Fuente: Revista Ecclesia.
Todavía en los primeros compases del Año Jubilar de la Misericordia y en el corazón de la Cuaresma, creemos oportuno ahondar en la estrecha e indisociable unidad que existe entre la misericordia y el sacramento de la confesión. Al igual que sería un reduccionismo inadecuado sostener que el objetivo único del año de la misericordia es revitalizar este sacramento -tan necesario como “necesitado”…-, sería también inadecuado, maniqueo e inadmisible el omitir, el “ningunear”, esta dimensión esencial y fontal de la misericordia, uno de cuyos manantiales imprescindibles y más fecundos es precisamente el sacramento de la penitencia, hogar de la misericordia, sacramento por excelencia –no solo, pero también- de la misericordia.
Y aunque es el sentido común eclesial y cristiano el que avala estas afirmaciones no estará de más recordar que Francisco, el Papa del Jubileo de la Misericordia, el Papa de la Misericordia, insiste por activa y por pasiva, predicando –como siempre con el ejemplo- en la necesidad de reencontrar y recuperar este sacramento, que empieza a correr el serio riesgo del olvido o cuando menos de la marginación y la marginalidad.
Al efecto, el Santo Padre ha creado la figura de los “Misioneros de las Misericordia” como invitación y aldabonazo y como oportunidad que facilite el encuentro y el perdón sacramental. A los misioneros de la misericordia, Francisco les ha facultado para absolver los pecados y delitos reservados a la Sede Apostólica. Y ellos, al igual que resto de los sacerdotes, pueden, en el mismo acto, durante este año santo, perdonar el pecado del aborto y remitir su anexa pena de excomunión.
Por si fuera poco, el Papa ha mantenido los requisitos habituales a la hora de conceder las gracias extraordinarias del Año Santo de la Misericordia, uno de los cuales es, indispensablemente, la confesión, la confesión frecuente. Una frecuencia que, en las circunstancias de una vida cristiana “normal”, podríamos situar, para simplificar, en la confesión mensual.
No es esta la primera vez en las últimas décadas que la Iglesia busca revitalizar el ejercicio e incluso la recuperación del sacramento de la confesión. Aconteció también así en 1999, segundo año preparatorio al Gran Jubileo del 2000. 1999 fue el año de la Penitencia, del sacramento de la confesión, al igual que 1997 fue el año del bautismo, 1998, el de la confirmación y 2000, el de la eucaristía.

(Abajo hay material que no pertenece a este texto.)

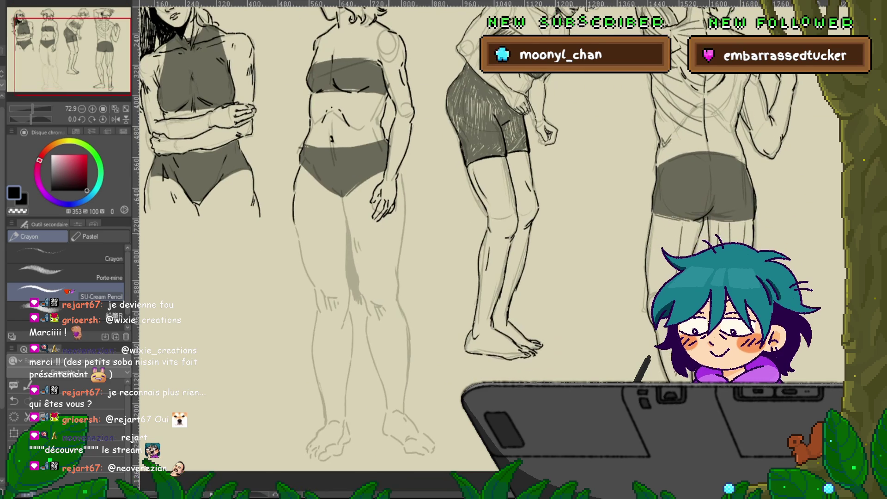
scroll(489, 244, "down", 3)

A partir del Concilio Vaticano II, se ha extendido en nuestra Iglesia la praxis de las celebraciones penitenciales comunitarias, cuya única fórmula legítima es siempre con confesión individual. Este ha se seguir siendo uno de los caminos a recorrer, con renovadas fuerzas y formas, en esta Cuaresma y en el Año de la Misericordia. También se deberán aprovechar jornadas eclesiales ya en curso, como “24 horas para el Señor” (será de la tarde del próximo viernes 4 a la tarde del sábado 5 de marzo), iniciativa creada e impulsada por Francisco con la confesión sacramental y la adoración eucarística como ejes radiales. Asimismo se nos ocurre proponen otras sugerencias y posibilidades pastorales como celebraciones penitenciales en espacios abiertos y públicos y dotar a la piedad popular, a las peregrinaciones a los santuarios de una renovada incidencia y ofertas de confesiones. Igualmente, los sacerdotes habrían de permanecer más tiempo en los confesionarios y hacerlo de una manera sistemática y fiel a los horarios, previamente establecidos y comunicados, en términos paulinos, oportuna y hasta… inoportunamente.

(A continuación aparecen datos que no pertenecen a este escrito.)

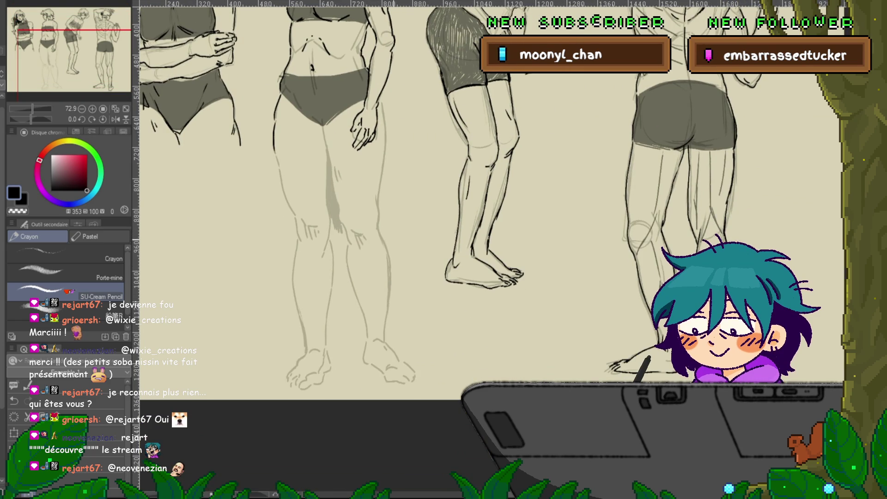
scroll(489, 244, "up", 4)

Y es que el sacramento de la confesión no nos quita nada, no se inmiscuye indebidamente en nuestra intimidad, ni nos intimida, ni infantiliza, ni nos esclaviza a nada ni a nadie. No coarta nuestra libertad, sino que nos da las alas de la libertad verdadera. La confesión nos otorga ese todo –siempre en partes- del amor misericordioso de Dios, libera y plenifica nuestra intimidad, nos hace más humanos, más solidarios y más cristianos, nos reviste de la túnica nueva de la gracia y nos reitera la permanente segunda oportunidad que siempre Dios nos concede. Es sacramento personal, también con efectos “sociales”, pues nos hace más justos, más fraternos, más misericordiosos. Es el sacramento de la alegría, de la reconciliación, de la penitencia, del reencuentro, de la fiesta. Porque sin el perdón no hay fiesta. Y sin el sacramento de la confesión no habrá año de la misericordia.